Acanthamoeba keratitis causes from a harmful protozoan. The protozoan can live in air, water, and land, and therefore it is resistant to many form of antibiotic. The protozoan can enter contact lenses from water and infect the cornea. PKP is proven very ineffective to treat this disease. This disease is often treated with combination of different antibiotics.
Herpes Simplex Keratitis is one cause from a virus. The virus enters the cornea and into the nerve cells. It then changes the nerve cell and infects internally. It takes the host’s nerve cell and manipulates it to infect the host itself. Clear vesicles on the cornea make it possible to identify the virus and treat it. There are many antibiotics but most of them treat only the symptoms and not the virus. A lot more research is being done to treat herpes simplex keratitis.

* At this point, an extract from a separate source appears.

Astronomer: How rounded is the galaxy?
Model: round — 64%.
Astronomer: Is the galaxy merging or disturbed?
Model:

Contact lenses are the biggest threat in the development of corneal ulcer. It contains microorganisms that live on the lenses and later penetrate through the cornea. It multiplies and feed on corneal tissue. The normal symptoms are generally loss of vision and noticeable scars on the cornea. If the condition is severe, doctors often do AMT, PTK, or PKP. In AMT, the doctor transplants an amniotic membrane and seals it with a soft contact lens. It is suppose to act as a new cornea for the patient. In PTK, the doctor uses a broadband laser to correct the cornea and to get better vision. In PKP, the doctor transplants an entire cornea from a donor to the recipient. These three surgeries are very effective in treating the severe corneal ulcer.